### What is being asked
Although pictures appear in the records, the copy must leave them out and match everything else exactly.
━━ Task inputs ━━
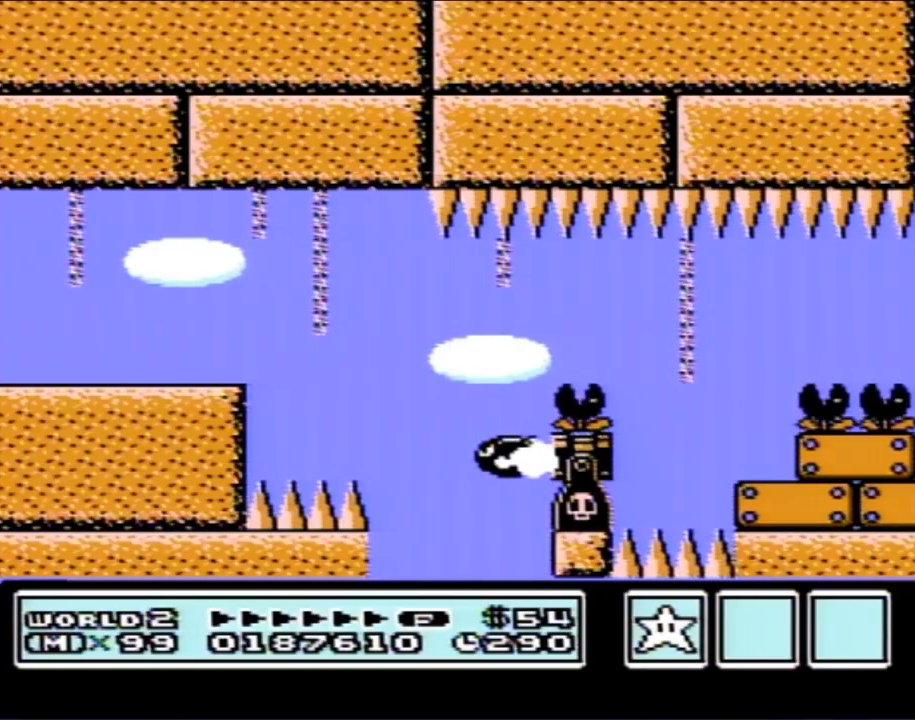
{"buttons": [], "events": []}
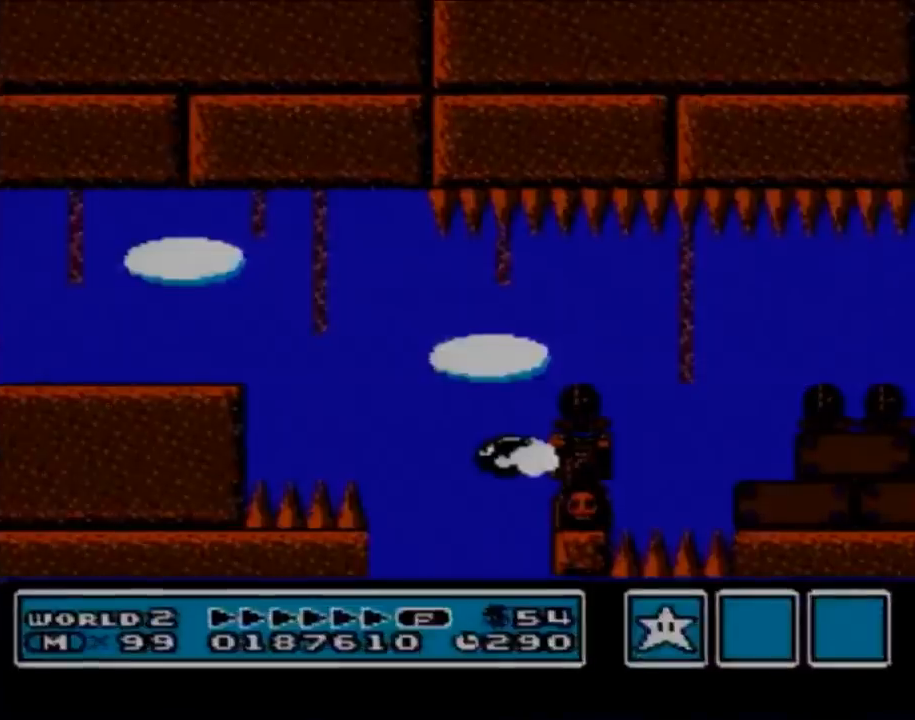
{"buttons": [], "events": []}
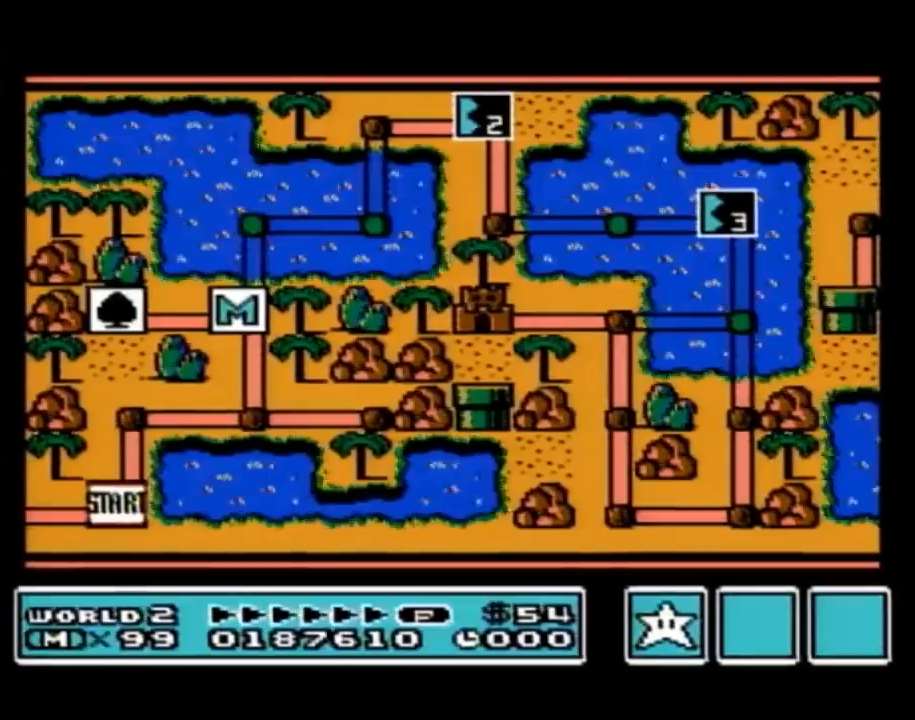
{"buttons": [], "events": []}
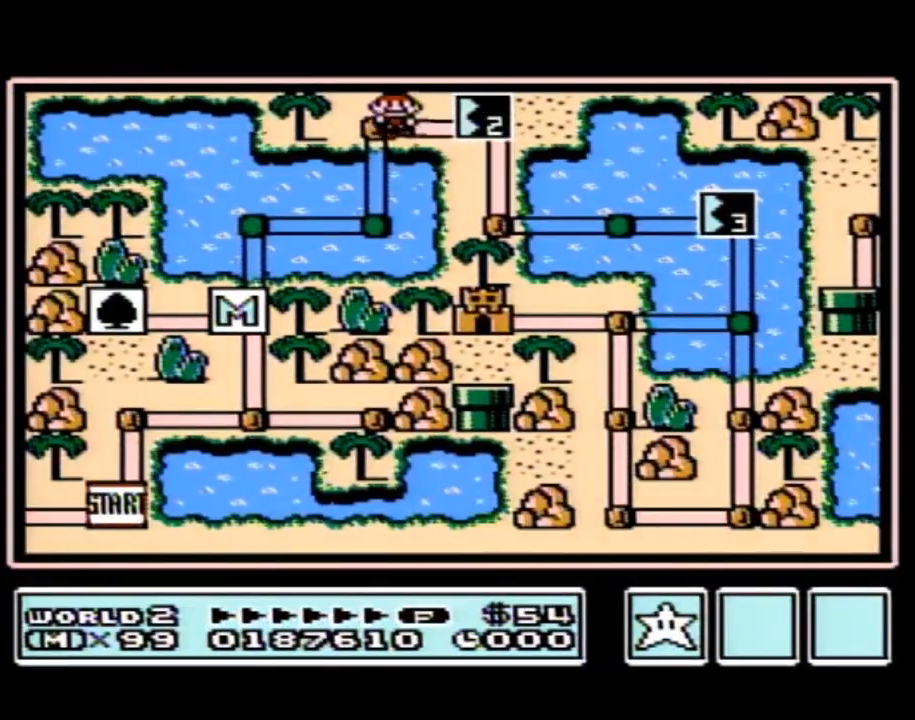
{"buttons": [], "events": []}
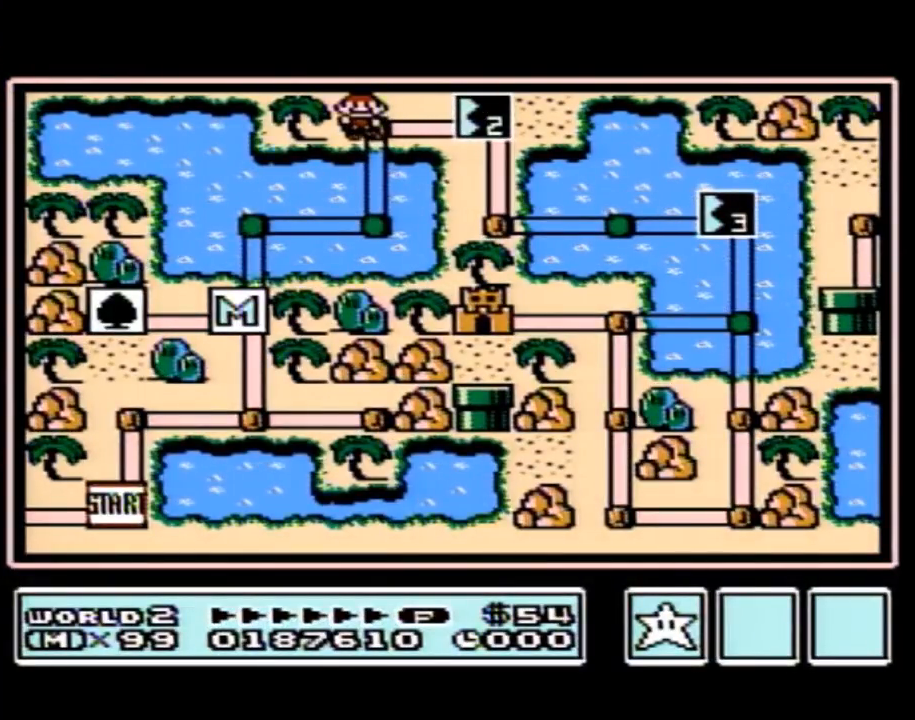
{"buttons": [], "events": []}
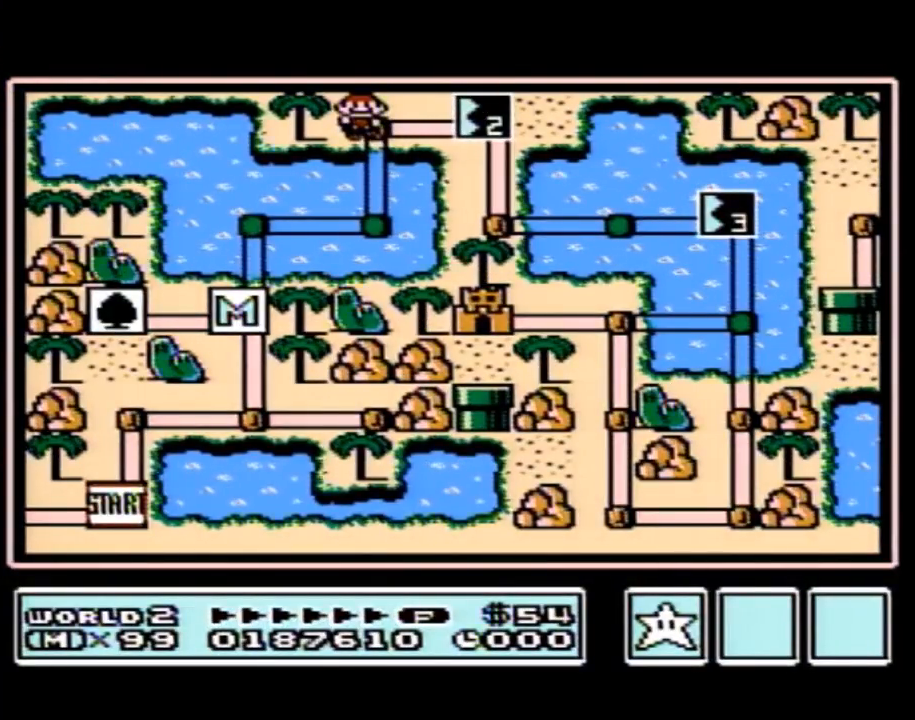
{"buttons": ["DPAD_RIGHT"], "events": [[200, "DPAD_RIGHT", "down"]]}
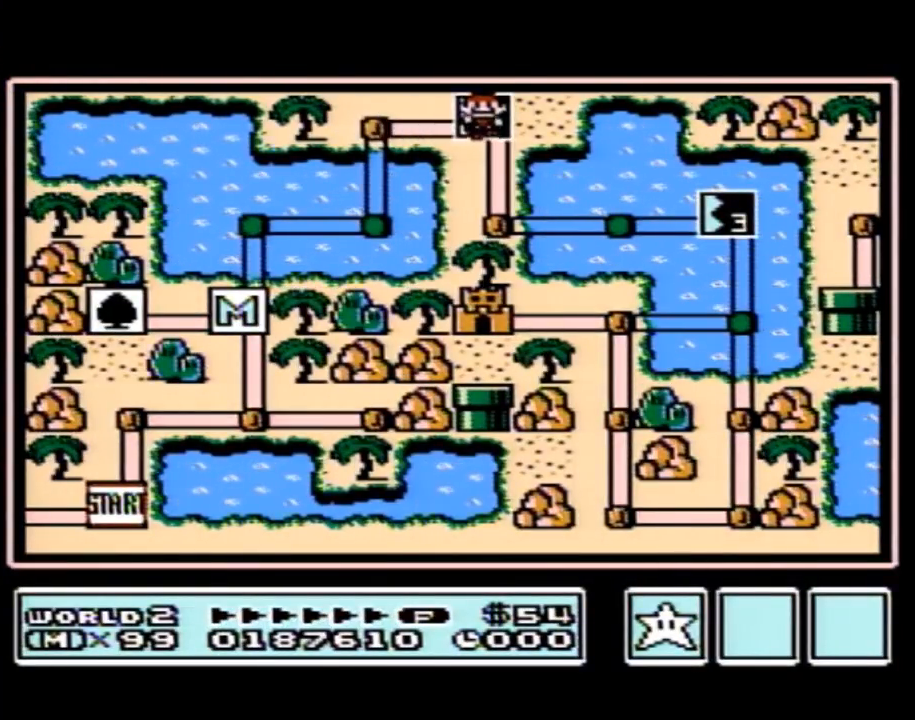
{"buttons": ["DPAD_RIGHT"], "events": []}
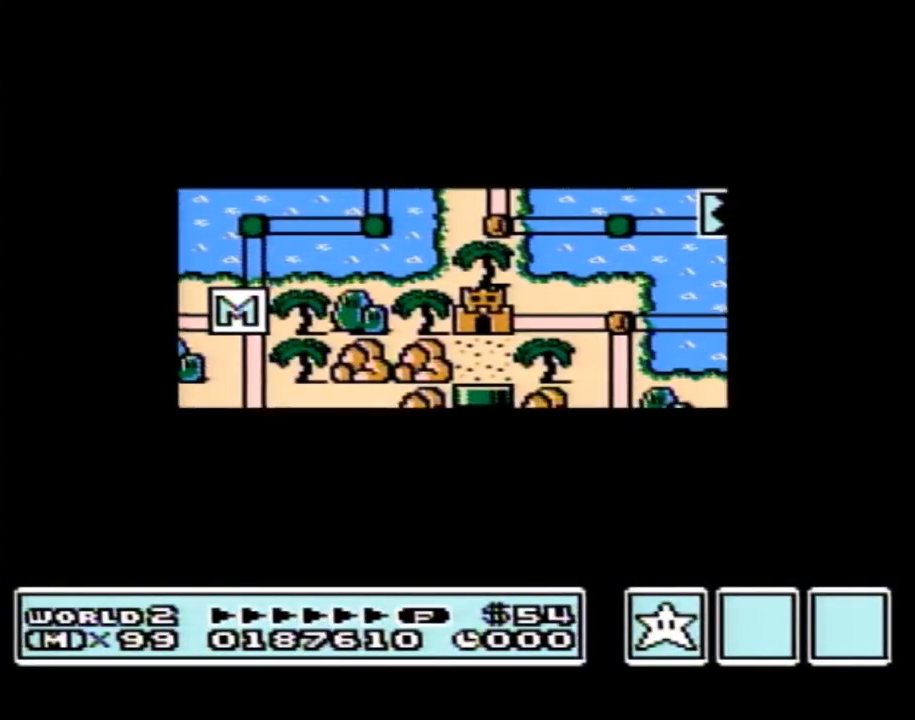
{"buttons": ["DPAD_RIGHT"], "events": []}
━━━
### Reply
{"buttons": [], "events": []}
{"buttons": [], "events": []}
{"buttons": [], "events": []}
{"buttons": [], "events": []}
{"buttons": [], "events": []}
{"buttons": ["DPAD_RIGHT"], "events": [[200, "DPAD_RIGHT", "down"]]}
{"buttons": ["DPAD_RIGHT"], "events": []}
{"buttons": ["DPAD_RIGHT"], "events": []}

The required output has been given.